• YOUR ASSIGNMENT: Into which two steps does the forum post on transcoding performance recommend separating transcoding?

• SOURCE DOCUMENT:
> In my testing and measurements, by far the most salient performance-affecting characteristic of this API is the fact that it’s a view rather than an algorithm. The performance relative to the algorithm gets killed by the fact that, instead of being able to memcpy the transcoding results directly into an output buffer, we have a code-unit-by-code-unit iterator-based copy, which is inherent to the view design, and which degrades performance regardless of how fast the actual transcoding logic runs.

 

This is also my experience.

And from my experience the solution that works best is to separate the transcoding into 2 steps:

1. Validation and estimation

2. Transcoding (no validation required), assumes that you did 1 first

 

(see sample code here: https://github.com/tmiguelf/utilities/blob/master/CoreLib/include/CoreLib/string/core_string_encoding.hpp)

 

 

In order to solve transcoding you need to solve 4  problems:

1. Is the input valid?

2. How much buffer do I need?

3. Where do you put the transcoded value?

4. How to transcode?

 

1,2 and 3 need to happen either strictly before transcoding takes place or simultaneously with transcoding.

 

The absolute base line in terms of performance that you can possibly have is going to be bound to the performance of the transcoding itself.

Assuming ideal conditions where the given string to transcode is known to be valid and a given output buffer is guaranteed to fit the output, you can not get any faster than a function that does only this, let’s call this time T1.

 

The following factors are going to affect performance considerations:

* Transcoding is O(n)

[Lens distortion parameter data]
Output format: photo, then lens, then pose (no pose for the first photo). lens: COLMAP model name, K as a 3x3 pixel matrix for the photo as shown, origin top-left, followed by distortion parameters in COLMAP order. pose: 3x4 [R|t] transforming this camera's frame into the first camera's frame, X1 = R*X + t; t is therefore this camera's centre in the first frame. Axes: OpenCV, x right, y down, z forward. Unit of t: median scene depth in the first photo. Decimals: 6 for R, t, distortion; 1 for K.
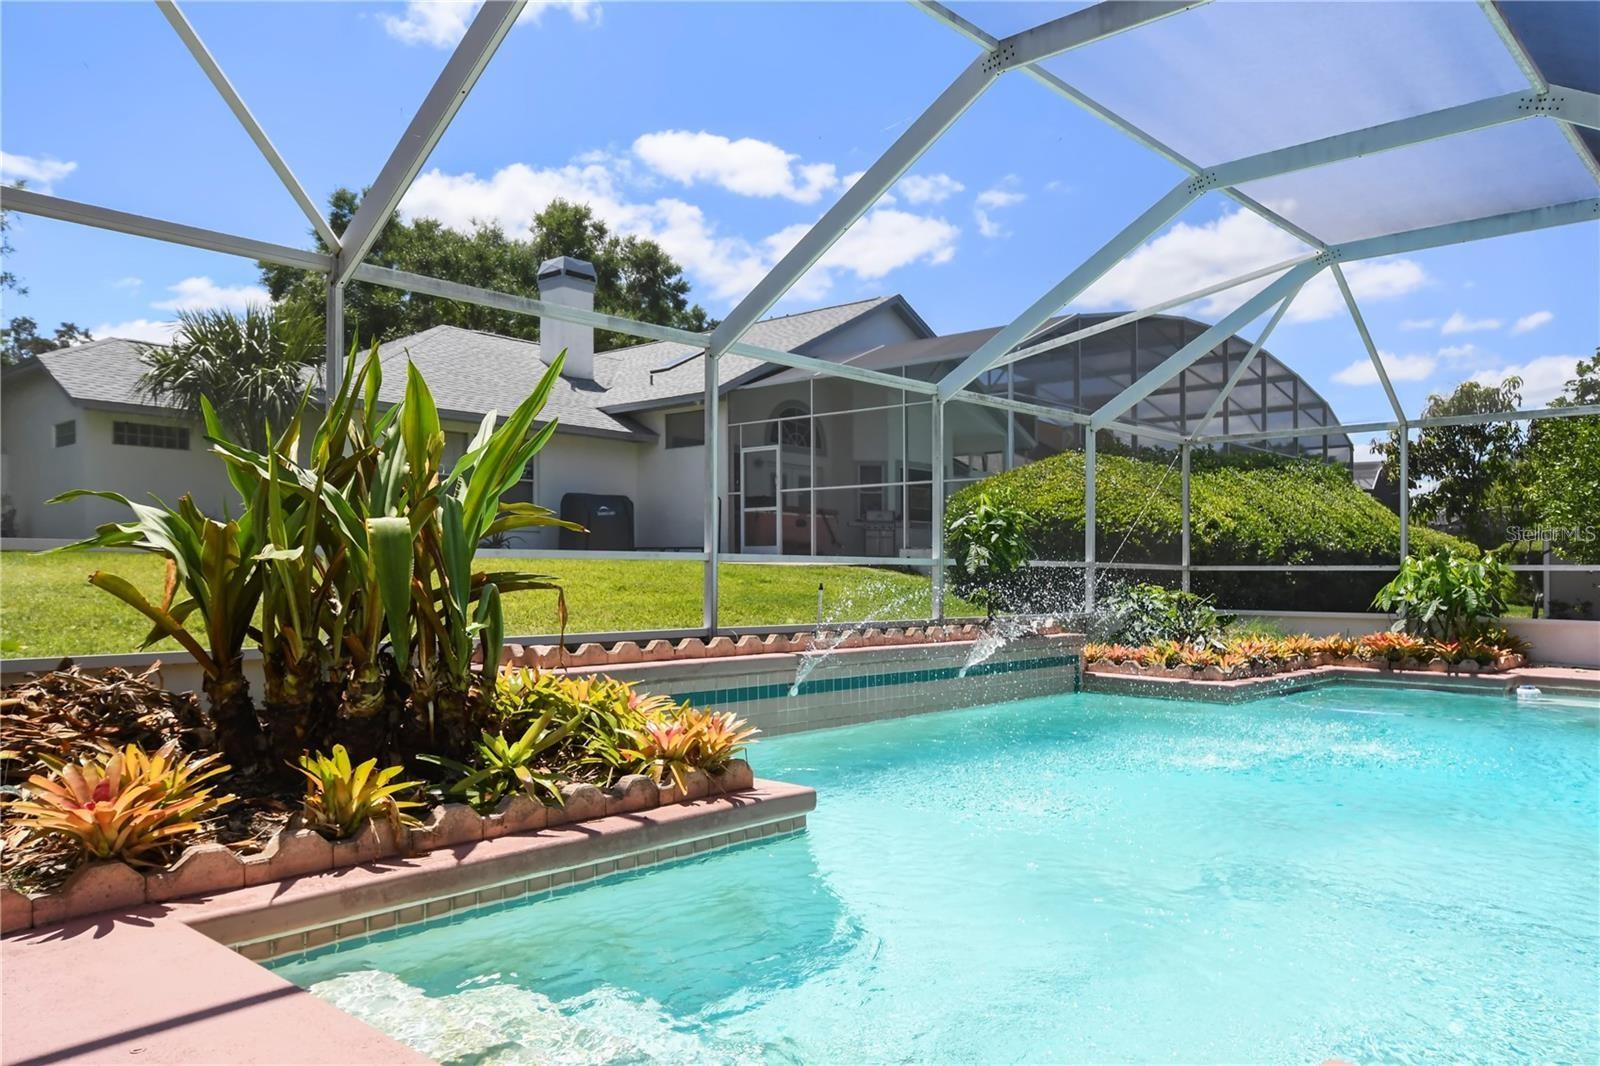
lens RADIAL K [[1140.4, 0, 812.0], [0, 1140.4, 536.8], [0, 0, 1]] dist [0.025659, 0.000617]
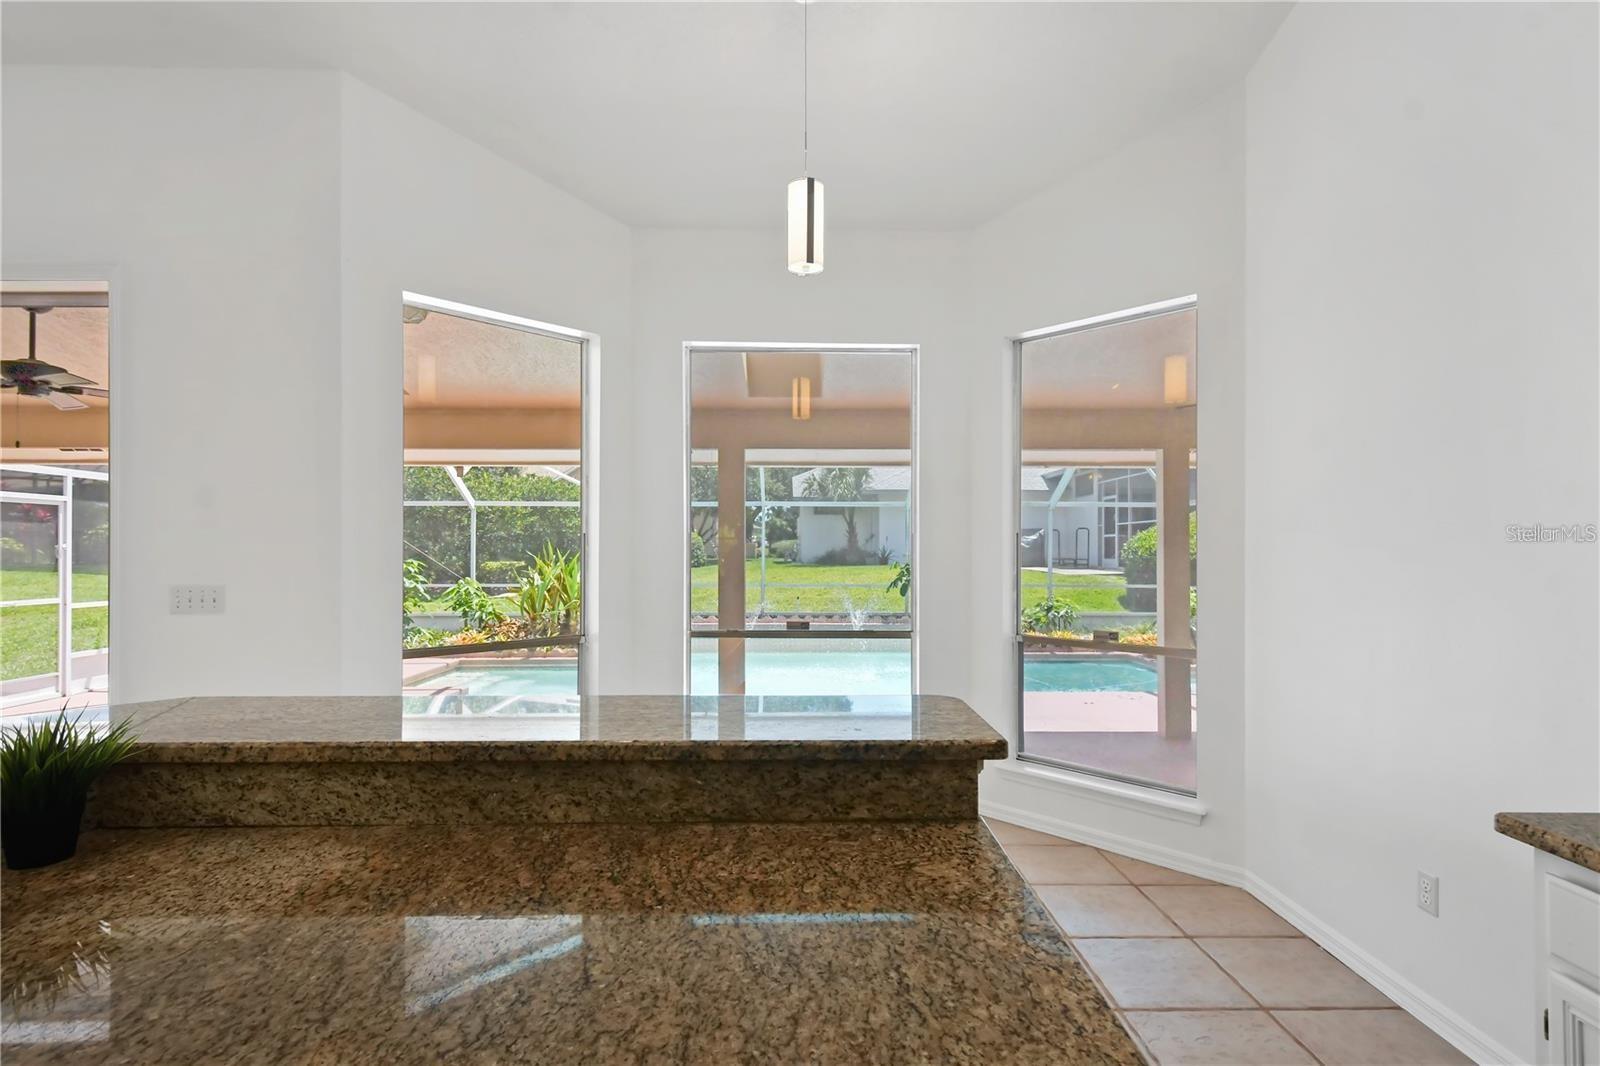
lens RADIAL K [[781.0, 0, 807.2], [0, 781.0, 546.9], [0, 0, 1]] dist [0.010482, -0.000869]
pose [[0.683211, -0.009491, -0.730159, 1.012956], [0.025737, 0.999607, 0.011089, -0.068081], [0.729767, -0.026368, 0.683187, -0.119878]]
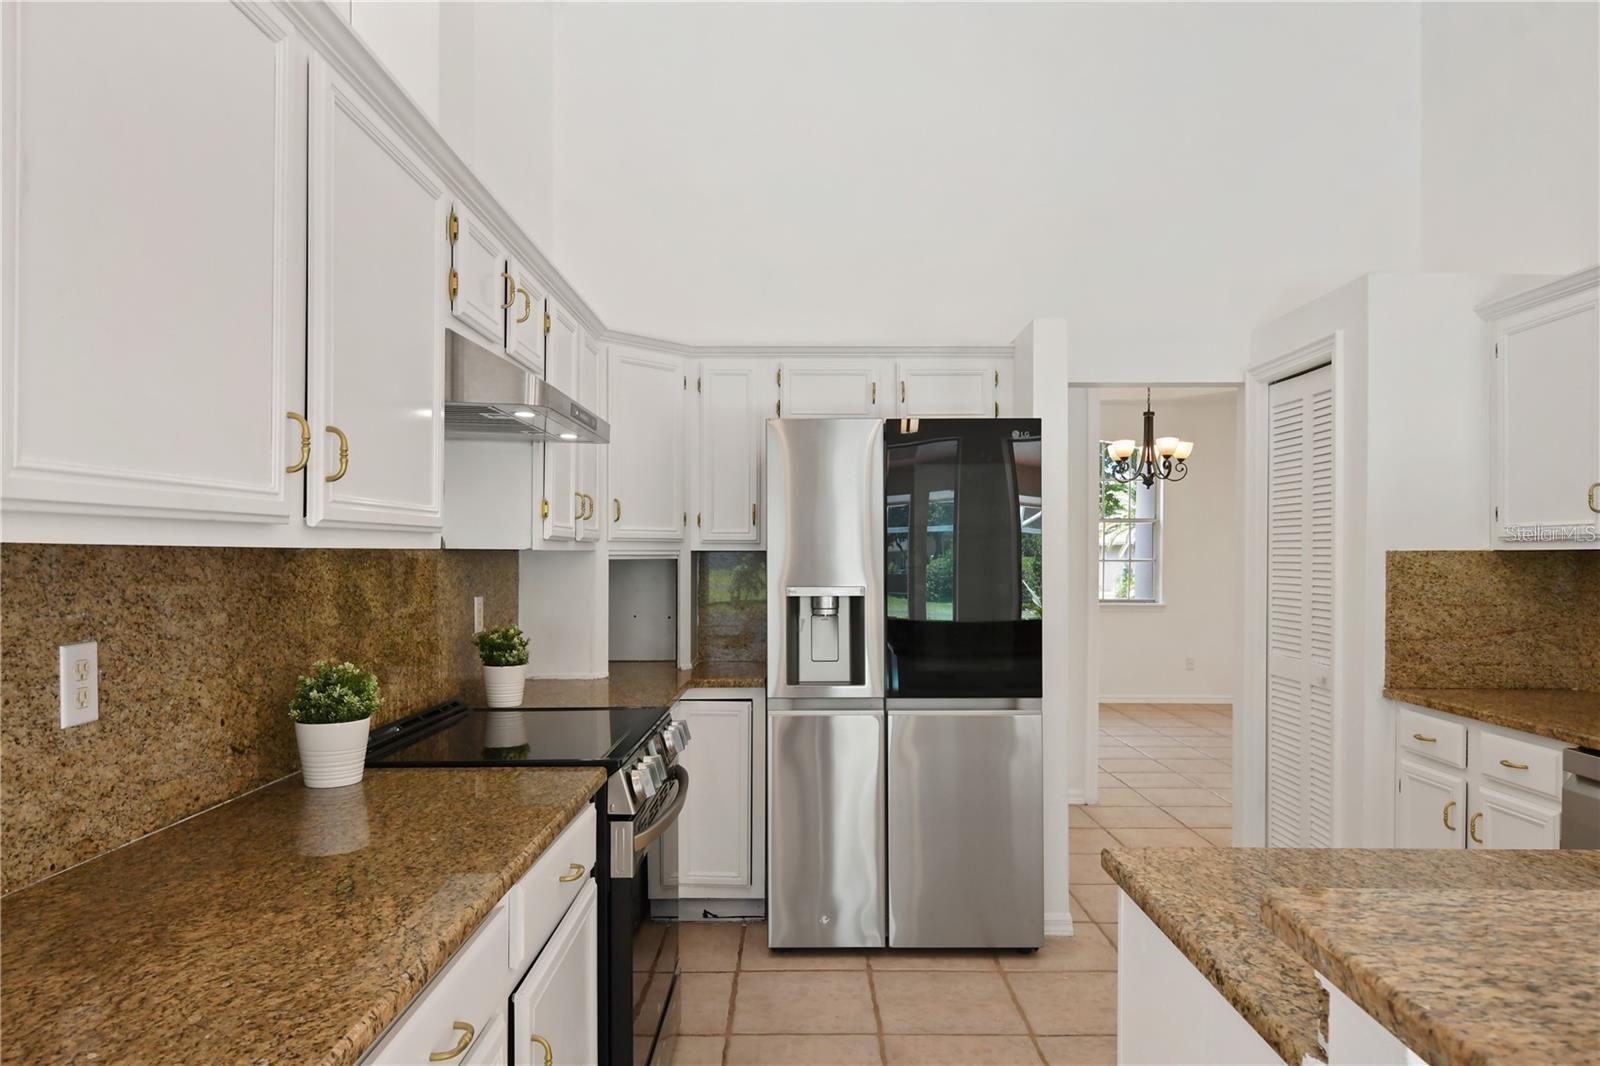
lens RADIAL K [[1002.8, 0, 802.3], [0, 1002.8, 563.6], [0, 0, 1]] dist [0.008622, -0.001629]
pose [[-0.669581, -0.013293, 0.742620, 0.901247], [-0.028520, 0.999563, -0.007822, -0.063325], [-0.742191, -0.026418, -0.669668, 0.085952]]
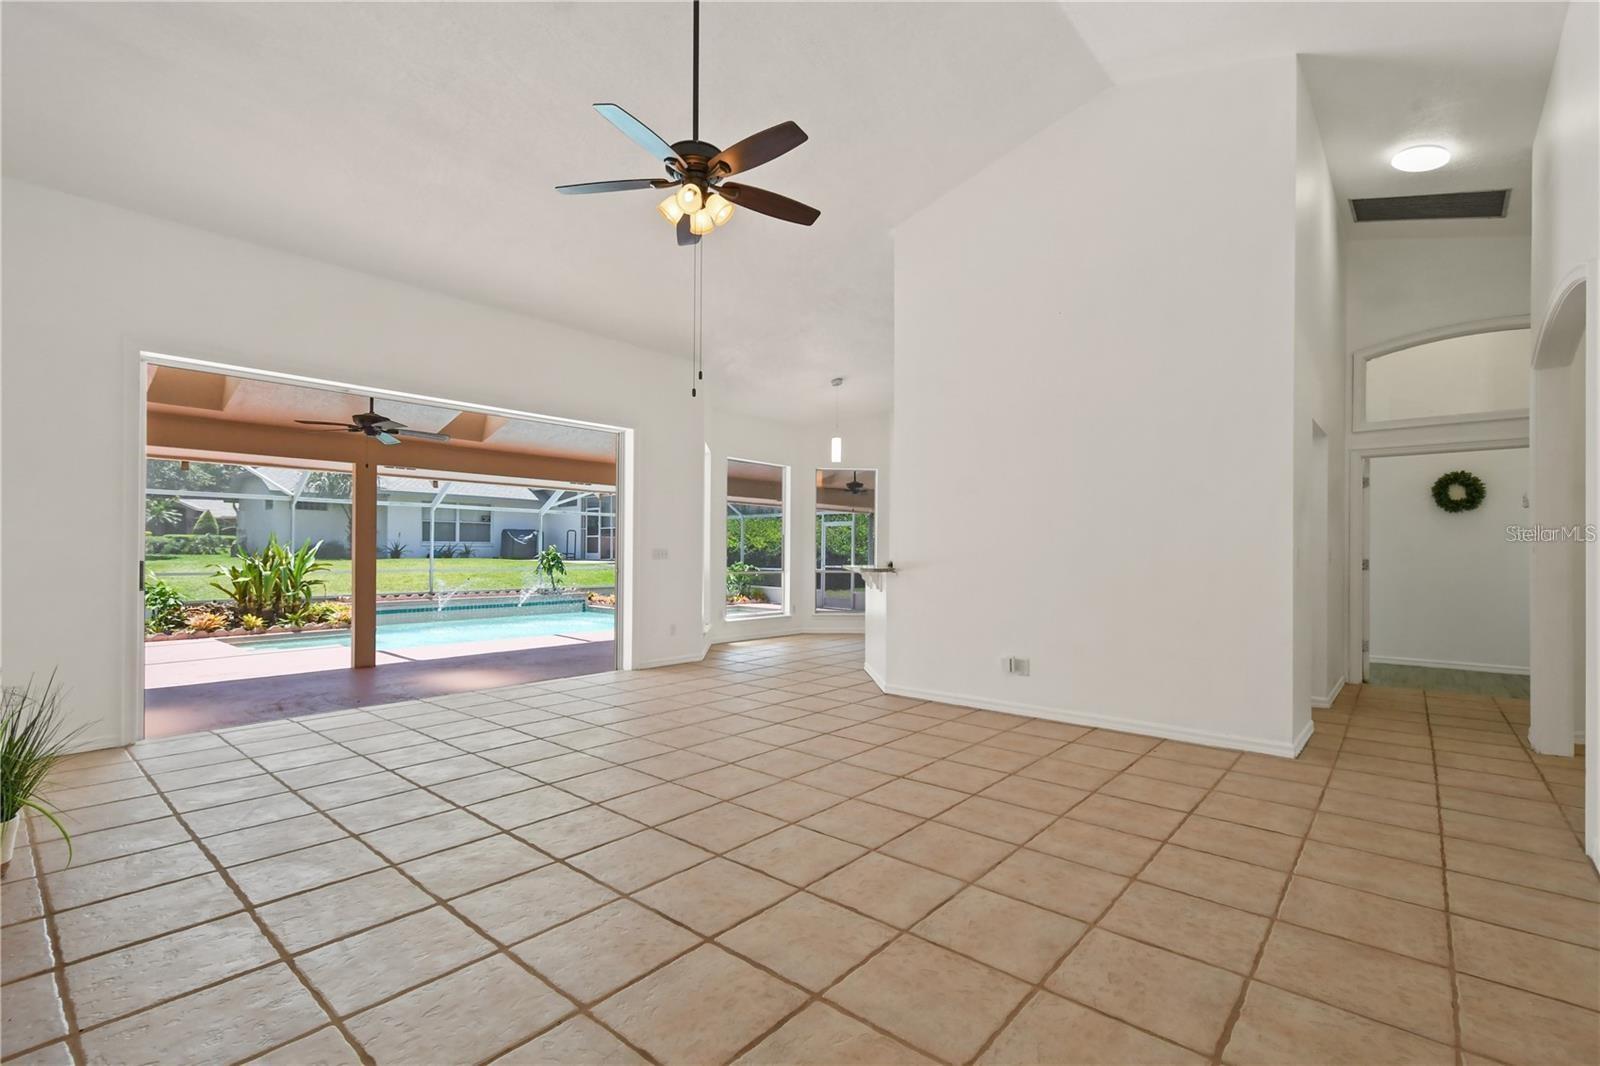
lens RADIAL K [[711.4, 0, 809.3], [0, 711.4, 550.0], [0, 0, 1]] dist [0.020529, -0.008473]
pose [[0.999739, -0.000759, 0.022846, 0.750336], [0.000161, 0.999657, 0.026171, -0.073986], [-0.022858, -0.026161, 0.999396, -0.856211]]
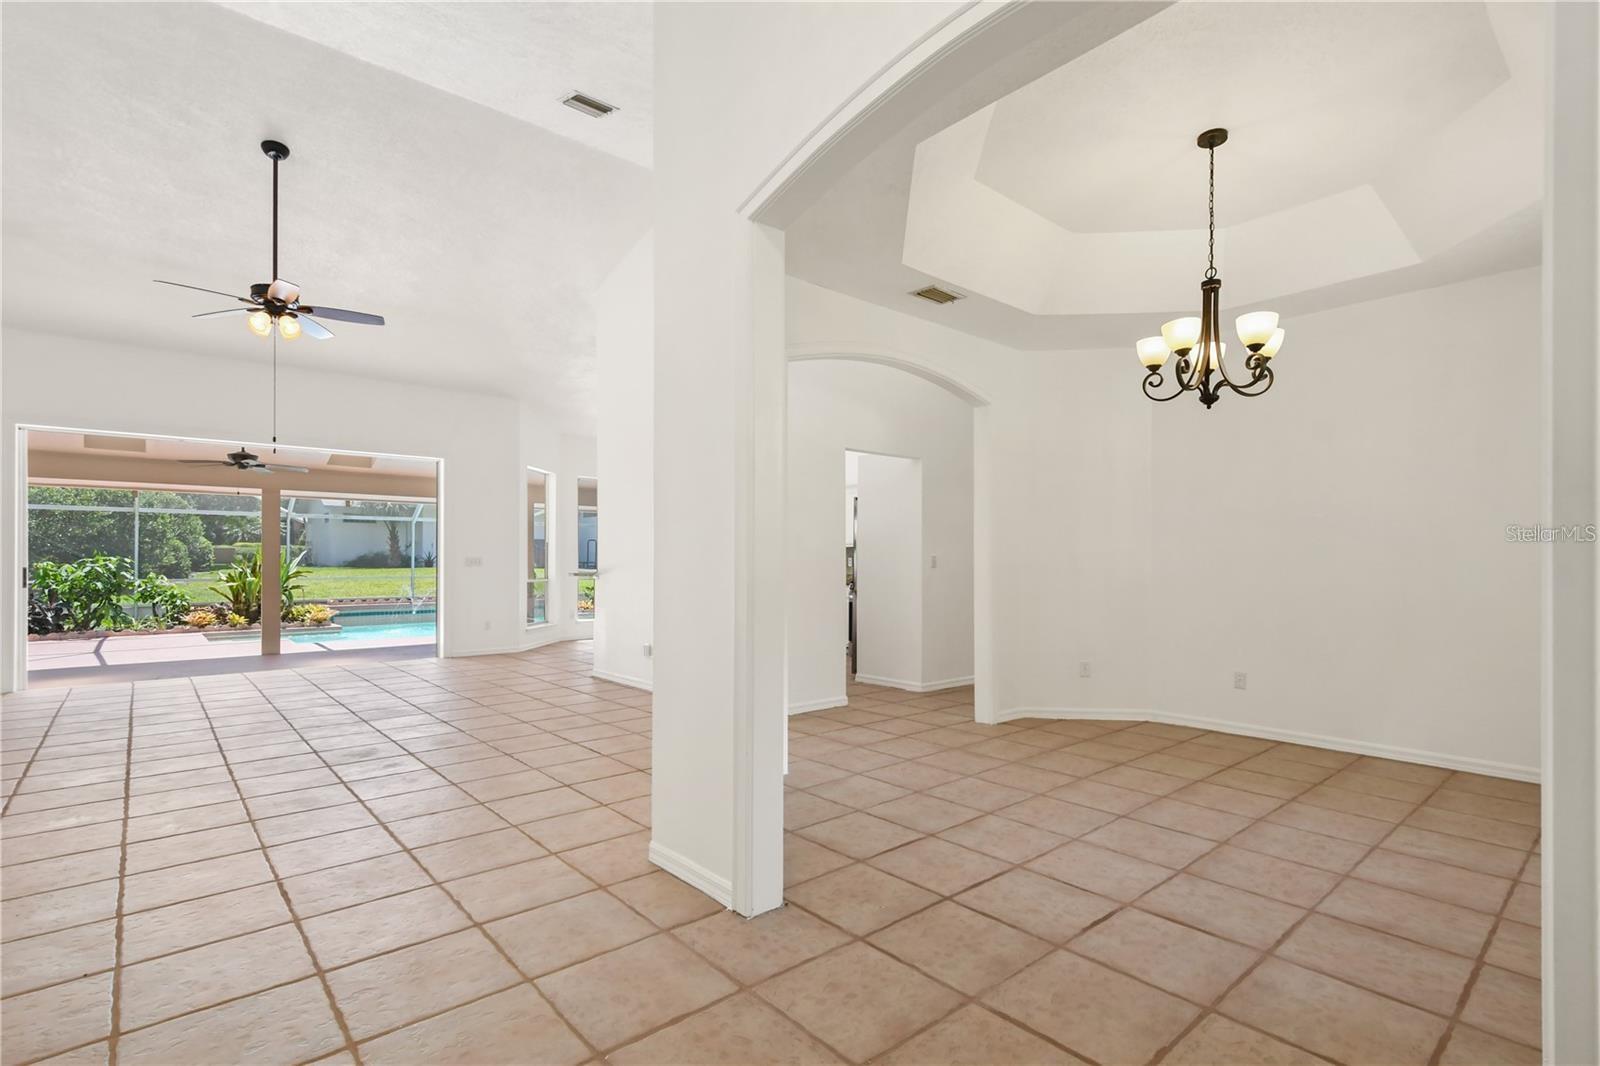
lens RADIAL K [[763.5, 0, 805.1], [0, 763.5, 558.4], [0, 0, 1]] dist [0.011653, -0.000094]
pose [[0.991974, -0.003341, -0.126398, 1.156971], [0.006606, 0.999655, 0.025423, -0.076616], [0.126269, -0.026054, 0.991654, -1.008001]]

• RESULT OF THIS EXERCISE: First validation and estimation, then transcoding with no validation required.